Ce que nous lisons là ne peut signifier autre chose que l’abandon définitif du vieux projet autoroutier de contournement Est de Rouen ! Qui coche toutes les cases de la destruction de l’environnement – avec l’artificialisation de centaines d’hectares, l’impact sur les captages d’eau potable, la biodiversité, la qualité de l’air, pour renforcer le cabotage routier international. L’Etat est condamné chaque année à des amendes de plusieurs millions d’euros pour ne pas mettre en place de mesures suffisantes contre la pollution de l’air. Comment pourrait-il alors se permettre de renforcer encore le transport routier plutôt que le rail ou le fleuve ?

Nous savons déjà que le projet de contournement Est n’est pas inscrit dans le volet mobilité et infrastructures du CPER. Rien n’est signé avec le concessionnaire : cela ne coûte donc RIEN à l’Etat et aux collectivités de renoncer définitivement à ce projet d’un autre siècle – permettant ainsi de dégager des financements qui manquent cruellement à la transition écologique.

Parce que l’heure est à l’action, comme nous y exhortent les scientifiques du GIEC ou encore le secrétaire général de l’ONU Antonio Guterres, qui juge la réponse des décideurs du monde face au changement climatique « pitoyable ».

La fièvre est là, et casser le thermomètre ne nous guérira pas !

Quand le Ministre de l’Intérieur s’en prend aux militant.e.s écologistes, malgré les rappels à l’ordre du Conseil d’Etat ou de la Cour Internationale des Droits de l’Homme ; quand en Région le Contrat d’Engagement Républicain sert à contrôler les associations environnementales, pour les empêcher de porter des recours contre les atteintes à l’environnement : c’est un détournement de votre responsabilité de décideurs, face aux enjeux immenses qu’il nous appartient d’affronter.

Comme tétanisés par ces enjeux, avec tous les potentiels conflits d’usage qu’ils commencent déjà à susciter – sur l’accès à l’eau potable, le droit à un environnement sain, l’accès au sol avec le ZAN, ou à la mobilité avec les ZFE – vous agitez des solutions technico-magiques.

L’avion propre, le paquebot propre, le camion propre, les raffineries propres avec le captage de CO2, un nouveau nucléaire – qui ne fonctionne pas et nous fait perdre un temps et un argent considérables dans la lutte contre le changement climatique (les nouveaux EPR n’entreraient pas en service avant 2035) et le développement des énergies renouvelables – et la voiture à hydrogène ! Devant le fiasco d’Hopium, dont les actions ont chuté, avec un rendement énergétique catastrophique et un prix exorbitant, l’ancien Ministre des transports Jean-Baptiste Djebbari a préféré quitter le navire avant la faillite – malgré l’affichage d’une reconversion dans la production de piles à combustible, comme aime à le rappeler M. Dejean de la Bâtie, pour justifier sans doute le montant considérable des subventions aspirées par la société.

Pour calmer la fièvre, plutôt que d’agir, vous vous enfermez dans le déni, et trop souvent, dans le dénigrement des écologistes.

Quand des agriculteurs.rices incendient un centre des impôts à Morlaix ou mettent le feu devant la sous-Préfecture du Gard, on dit qu’ils défendent leur profession ! Mais quand des écologistes défendent les biens communs, l’eau, les forêts, les terres agricoles, le climat, la qualité de l’air, les oiseaux et les fleurs, alors on les taxe d’écoterroristes, on les intimide, on les arrête, on dissout leurs mouvements.

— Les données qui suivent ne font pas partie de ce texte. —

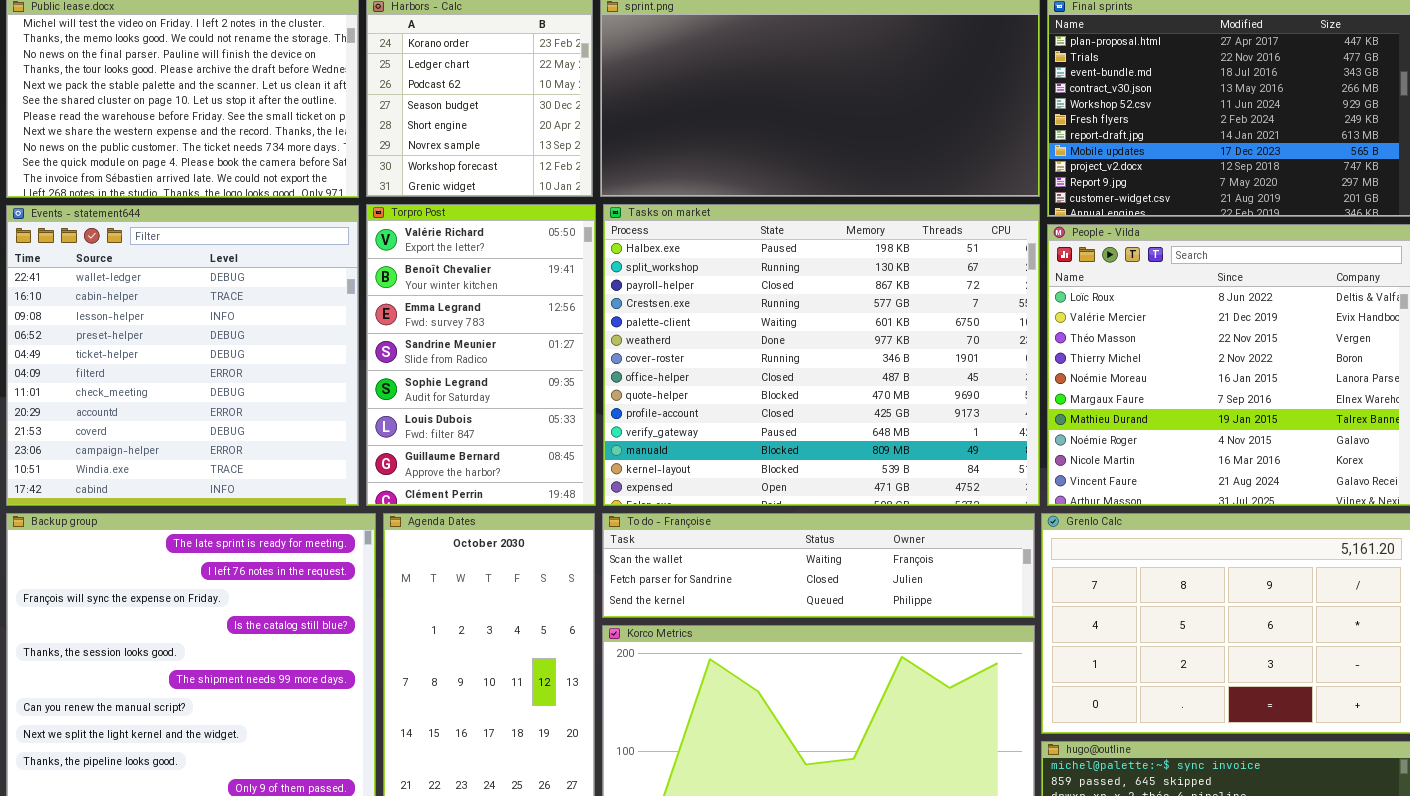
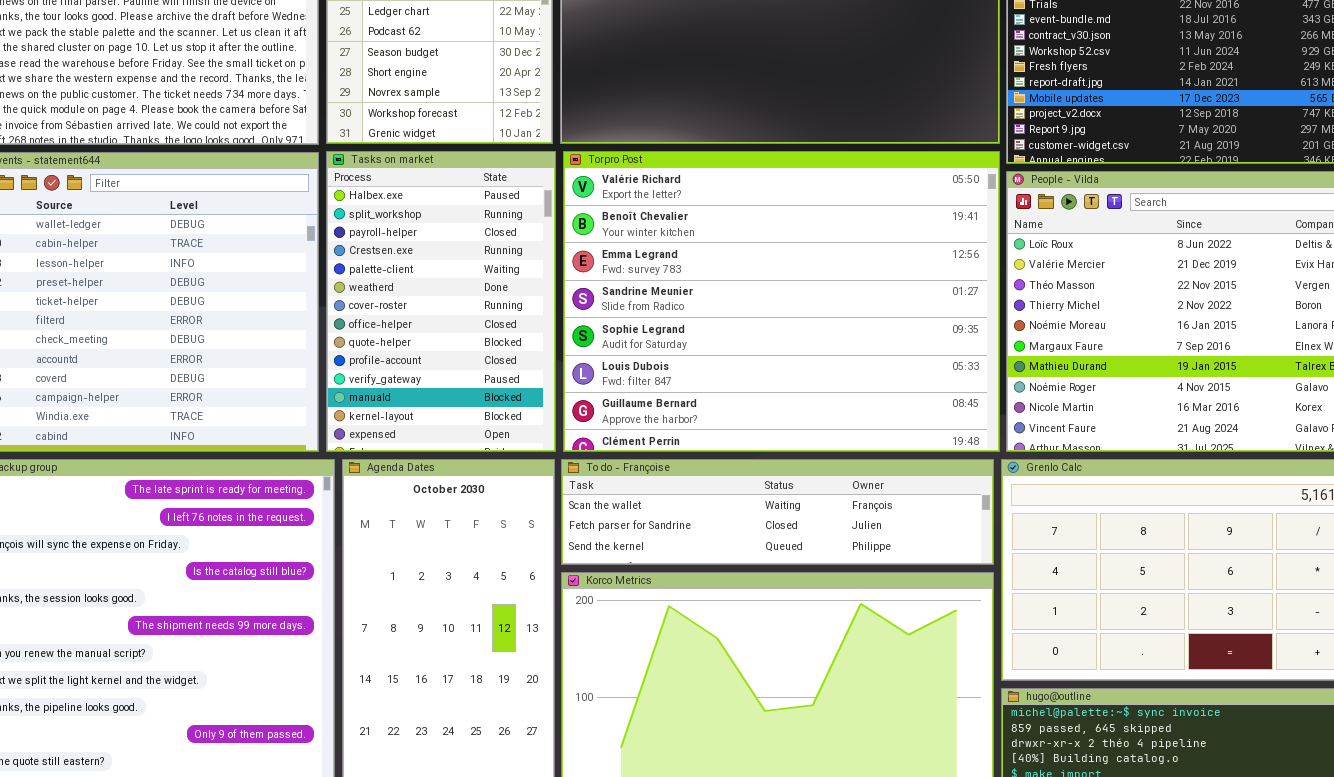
Torpro Post: [366,204,596,506] -> [563,151,1000,452], moved, resized
Tasks on market: [603,204,1040,506] -> [326,151,556,452], moved, resized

Autant vouloir dissoudre les tornades et les incendies, les sécheresses et les inondations !

Parfois, heureusement, la raison l’emporte, et de plus en plus de projets inutiles sont abandonnés, comme le parc à thème Hommage aux Héros dans les marais de Carentan, le contournement de Saint-Gilles ou le passage à trois voies de la route Saint Lô – Coutances.

Parce que nous sommes la nature qui se défend, et qu’il en va de l’habitabilité de notre seule planète, vous n’empêcherez pas d’agir celles et ceux qui agissent pour l’avenir de vos enfants, représentés aujourd’hui par les jeunes que vous avez invités.